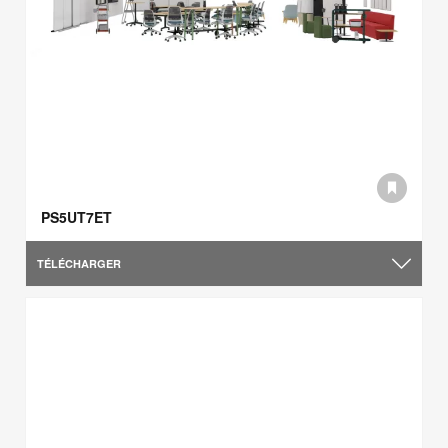
PS5UT7ET
TÉLÉCHARGER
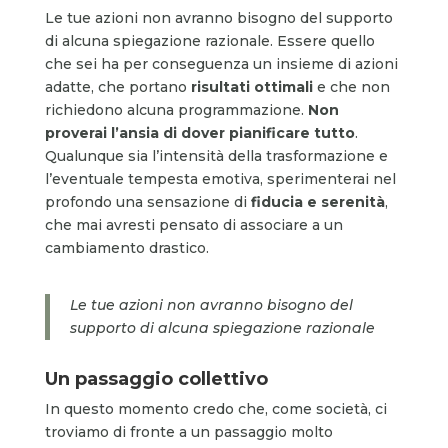
Le tue azioni non avranno bisogno del supporto
di alcuna spiegazione razionale. Essere quello
che sei ha per conseguenza un insieme di azioni
adatte, che portano
risultati
ottimali
e che non
richiedono alcuna programmazione.
Non
proverai l’ansia di dover pianificare tutto
.
Qualunque sia l’intensità della trasformazione e
l’eventuale tempesta emotiva, sperimenterai nel
profondo una sensazione di
fiducia e serenità
,
che mai avresti pensato di associare a un
cambiamento drastico.
Le tue azioni non avranno bisogno del
supporto di alcuna spiegazione razionale
Un passaggio collettivo
In questo momento credo che, come società, ci
troviamo di fronte a un passaggio molto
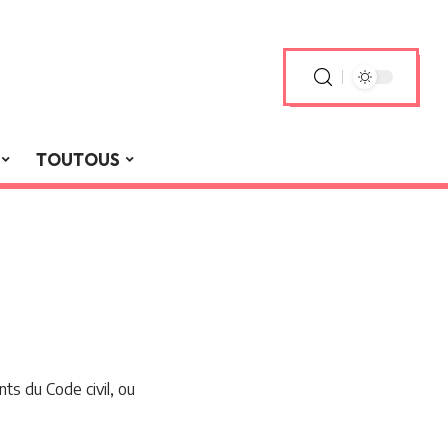
TOUTOUS
ts du Code civil, ou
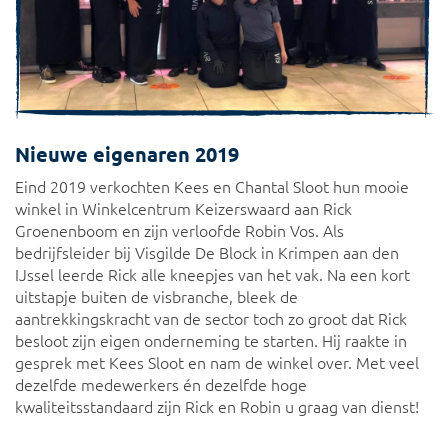
Nieuwe eigenaren 2019
Eind 2019 verkochten Kees en Chantal Sloot hun mooie
winkel in Winkelcentrum Keizerswaard aan Rick
Groenenboom en zijn verloofde Robin Vos. Als
bedrijfsleider bij Visgilde De Block in Krimpen aan den
IJssel leerde Rick alle kneepjes van het vak. Na een kort
uitstapje buiten de visbranche, bleek de
aantrekkingskracht van de sector toch zo groot dat Rick
besloot zijn eigen onderneming te starten. Hij raakte in
gesprek met Kees Sloot en nam de winkel over. Met veel
dezelfde medewerkers én dezelfde hoge
kwaliteitsstandaard zijn Rick en Robin u graag van dienst!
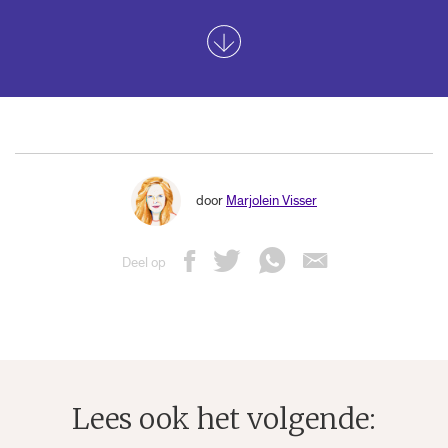
door
Marjolein Visser
Deel op
Lees ook het volgende:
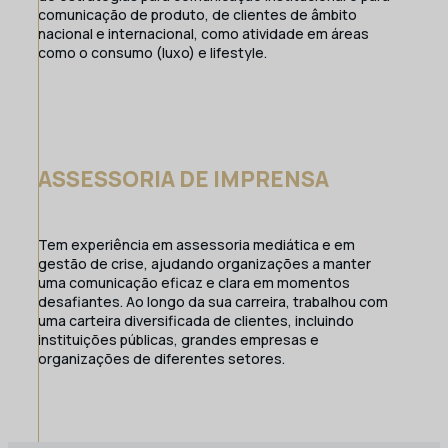
comunicação de produto, de clientes de âmbito
nacional e internacional, como atividade em áreas
como o consumo (luxo) e lifestyle.
ASSESSORIA DE IMPRENSA
Tem experiência em assessoria mediática e em
gestão de crise, ajudando organizações a manter
uma comunicação eficaz e clara em momentos
desafiantes. Ao longo da sua carreira, trabalhou com
uma carteira diversificada de clientes, incluindo
instituições públicas, grandes empresas e
organizações de diferentes setores.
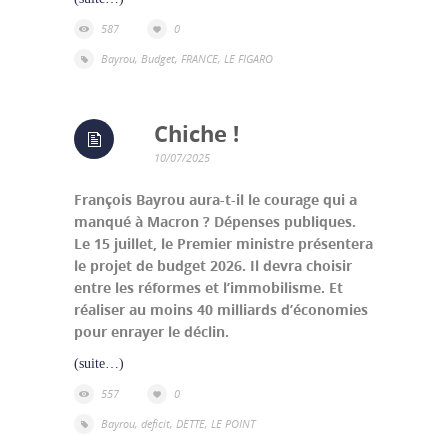
587
0
Bayrou
,
Budget
,
FRANCE
,
LE FIGARO
Chiche !
10/07/2025
François Bayrou aura-t-il le courage qui a
manqué à Macron ? Dépenses publiques.
Le 15 juillet, le Premier ministre présentera
le projet de budget 2026. Il devra choisir
entre les réformes et l’immobilisme. Et
réaliser au moins 40 milliards d’économies
pour enrayer le déclin.
(suite…)
557
0
Bayrou
,
deficit
,
DETTE
,
LE POINT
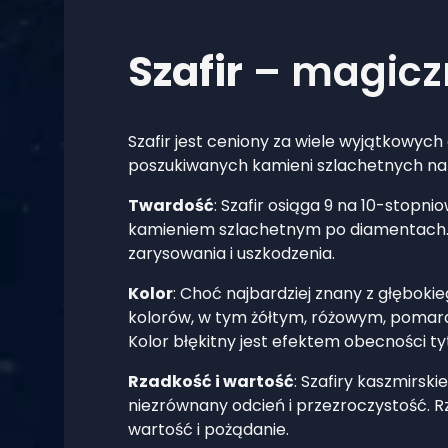
Szafir
– magicz
Szafir jest ceniony za wiele wyjątkowych 
poszukiwanych kamieni szlachetnych na 
Twardość
: Szafir osiąga 9 na 10-stopn
kamieniem szlachetnym po diamentach.
zarysowania i uszkodzenia.
Kolor
: Choć najbardziej znany z głębokie
kolorów, w tym żółtym, różowym, pomar
Kolor błękitny jest efektem obecności tyt
Rzadkość i wartość
: Szafiry kaszmirski
niezrównany odcień i przezroczystość. R
wartość i pożądanie.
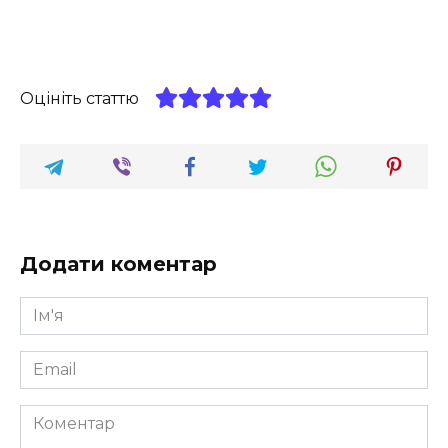
Оцініть статтю
Додати коментар
Ім'я
*
Email
*
Коментар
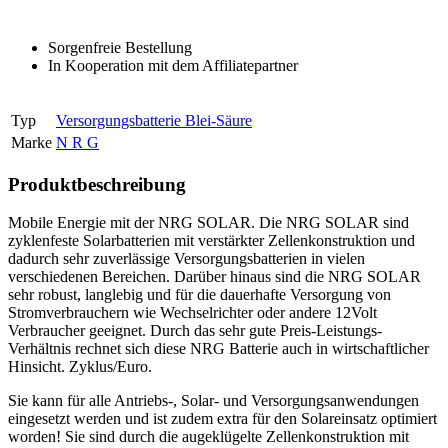
Sorgenfreie Bestellung
In Kooperation mit dem Affiliatepartner
Typ
Versorgungsbatterie Blei-Säure
Marke
N R G
Produktbeschreibung
Mobile Energie mit der NRG SOLAR. Die NRG SOLAR sind
zyklenfeste Solarbatterien mit verstärkter Zellenkonstruktion und
dadurch sehr zuverlässige Versorgungsbatterien in vielen
verschiedenen Bereichen. Darüber hinaus sind die NRG SOLAR
sehr robust, langlebig und für die dauerhafte Versorgung von
Stromverbrauchern wie Wechselrichter oder andere 12Volt
Verbraucher geeignet. Durch das sehr gute Preis-Leistungs-
Verhältnis rechnet sich diese NRG Batterie auch in wirtschaftlicher
Hinsicht. Zyklus/Euro.
Sie kann für alle Antriebs-, Solar- und Versorgungsanwendungen
eingesetzt werden und ist zudem extra für den Solareinsatz optimiert
worden! Sie sind durch die augeklügelte Zellenkonstruktion mit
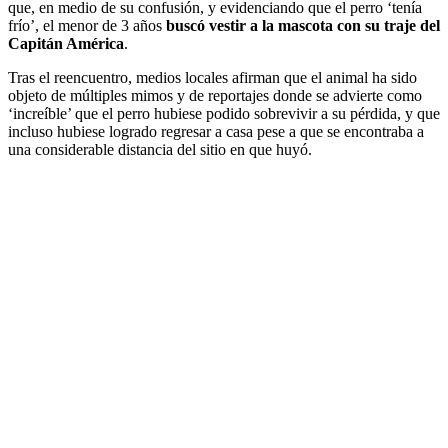
que, en medio de su confusión, y evidenciando que el perro ‘tenía
frío’, el menor de 3 años
buscó vestir a la mascota con su traje del
Capitán América
.
Tras el reencuentro, medios locales afirman que el animal ha sido
objeto de múltiples mimos y de reportajes donde se advierte como
‘increíble’ que el perro hubiese podido sobrevivir a su pérdida, y que
incluso hubiese logrado regresar a casa pese a que se encontraba a
una considerable distancia del sitio en que huyó.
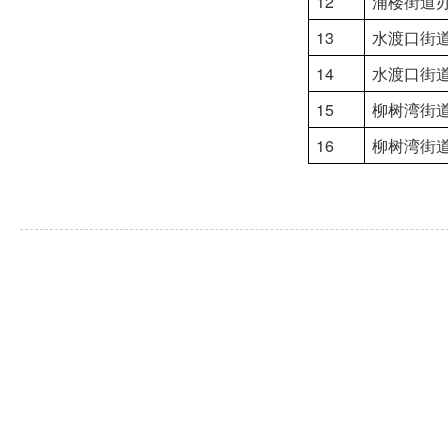
12
浦楼街道
13
水渡口街
14
水渡口街
15
柳树湾街
16
柳树湾街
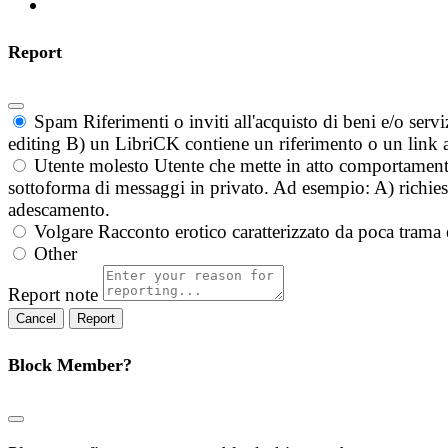
Report
Spam
Riferimenti o inviti all'acquisto di beni e/o ser
editing B) un LibriCK contiene un riferimento o un link a
Utente molesto
Utente che mette in atto comportament
sottoforma di messaggi in privato. Ad esempio: A) richieste
adescamento.
Volgare
Racconto erotico caratterizzato da poca trama 
Other
Report note
Report
Block Member?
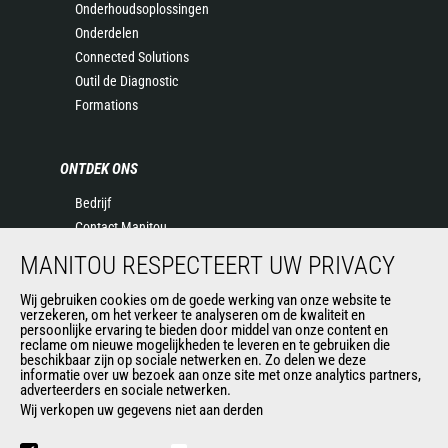
Onderhoudsoplossingen
Onderdelen
Connected Solutions
Outil de Diagnostic
Formations
ONTDEK ONS
Bedrijf
Contact Manitou
Juridische informatie
MANITOU RESPECTEERT UW PRIVACY
Evenementen
Nieuws
Wij gebruiken cookies om de goede werking van onze website te
verzekeren, om het verkeer te analyseren om de kwaliteit en
Geschiedenis
persoonlijke ervaring te bieden door middel van onze content en
reclame om nieuwe mogelijkheden te leveren en te gebruiken die
General Terms and Conditions of Sale
beschikbaar zijn op sociale netwerken en. Zo delen we deze
informatie over uw bezoek aan onze site met onze analytics partners,
adverteerders en sociale netwerken.
Wij verkopen uw gegevens niet aan derden
ANDERE GROEPSSITES
Manitou Group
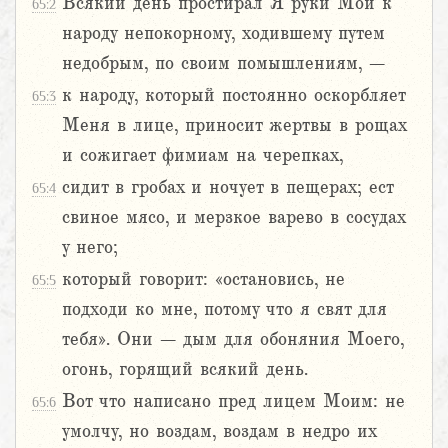
Всякий день простирал Я руки Мои к
65:2
народу непокорному, ходившему путем
недобрым, по своим помышлениям, –
к народу, который постоянно оскорбляет
65:3
Меня в лице, приносит жертвы в рощах
и сожигает фимиам на черепках,
сидит в гробах и ночует в пещерах; ест
65:4
свиное мясо, и мерзкое варево в сосудах
у него;
который говорит: «остановись, не
65:5
подходи ко мне, потому что я свят для
тебя». Они – дым для обоняния Моего,
огонь, горящий всякий день.
Вот что написано пред лицем Моим: не
65:6
умолчу, но воздам, воздам в недро их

______________________________

▶ _WHAT THE TASK ASKS_: Using the data above, count the lines that hold the string "organizações". Report the number and nothing else.

▶ _WRITTEN RESPONSE_: 2